PROBLEM TO WORK ON:
Print out each record below, unaltered and complete, without its images.
(Beginning of INPUT)
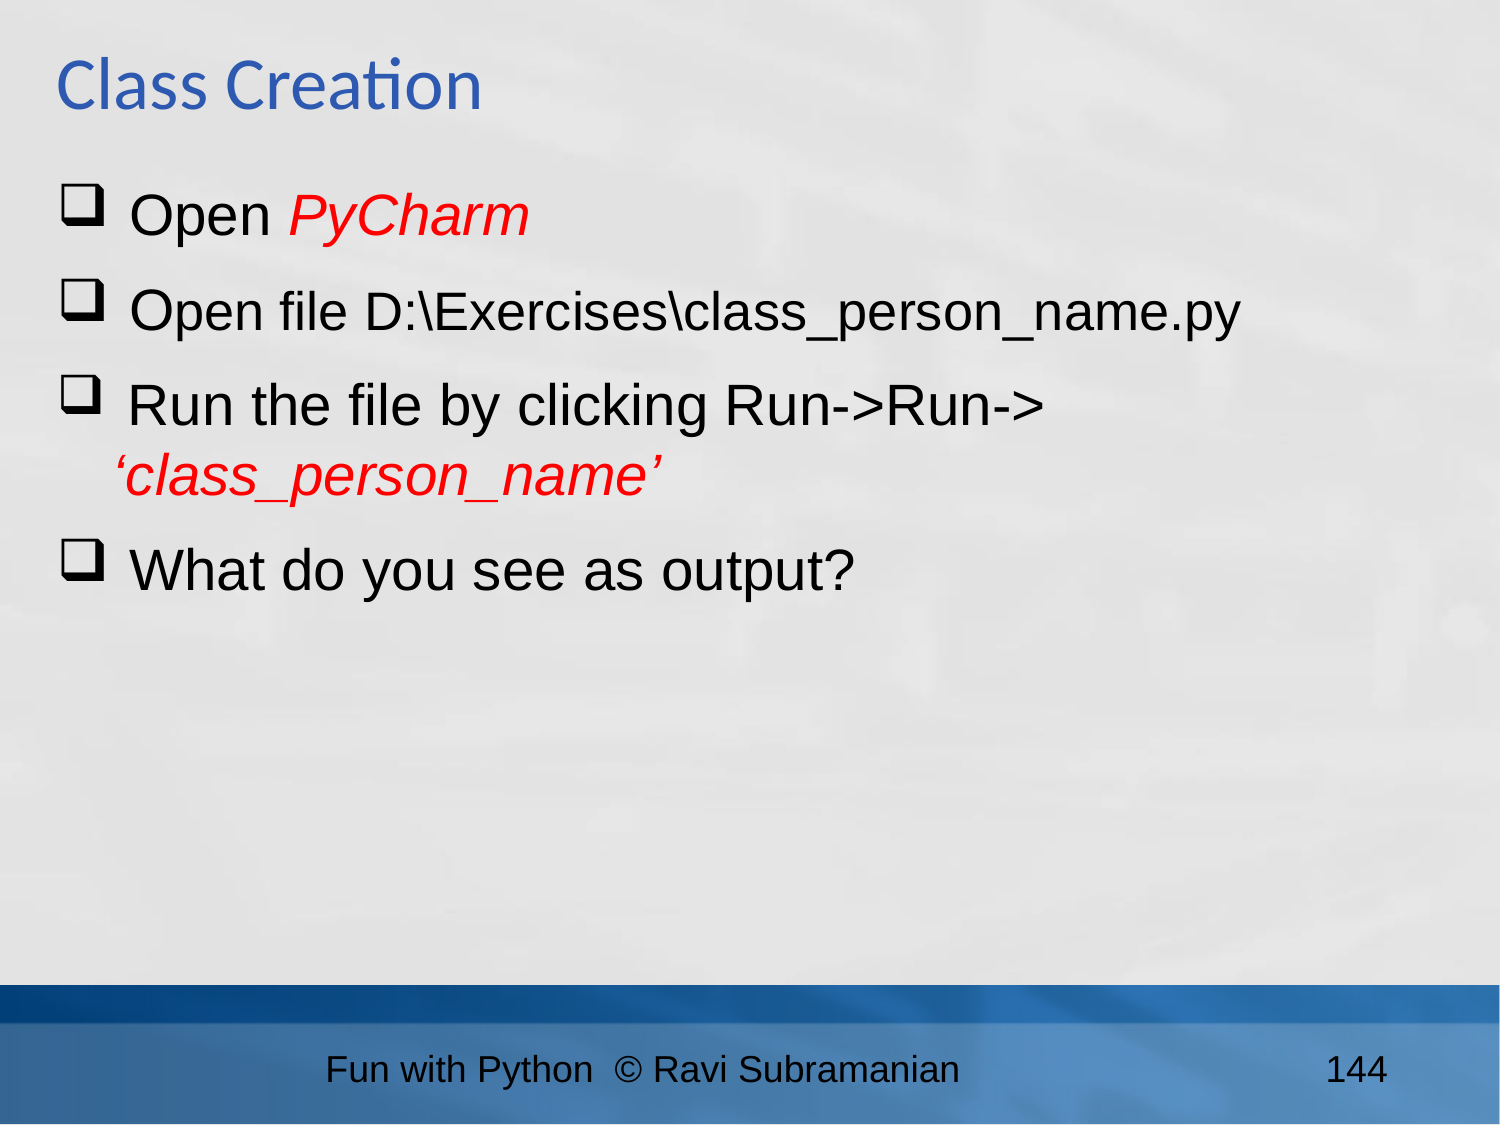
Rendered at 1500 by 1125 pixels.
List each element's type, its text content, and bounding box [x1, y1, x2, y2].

text_box Open PyCharm Open file D:\Exercises\class_person_name.py Run the file by clicking Run->Run-> ‘class_person_name’ What do you see as output? [56, 177, 1431, 867]
picture [0, 0, 1500, 1125]
text_box Class Creation [56, 0, 1431, 177]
(End of INPUT)
TASK ANSWER:
Rendered at 1500 by 1125 pixels.
List each element's type, its text content, and bounding box [x1, y1, x2, y2].

text_box Open PyCharm Open file D:\Exercises\class_person_name.py Run the file by clicking Run->Run-> ‘class_person_name’ What do you see as output? [56, 177, 1431, 867]
picture [0, 0, 1500, 1125]
text_box Class Creation [56, 0, 1431, 177]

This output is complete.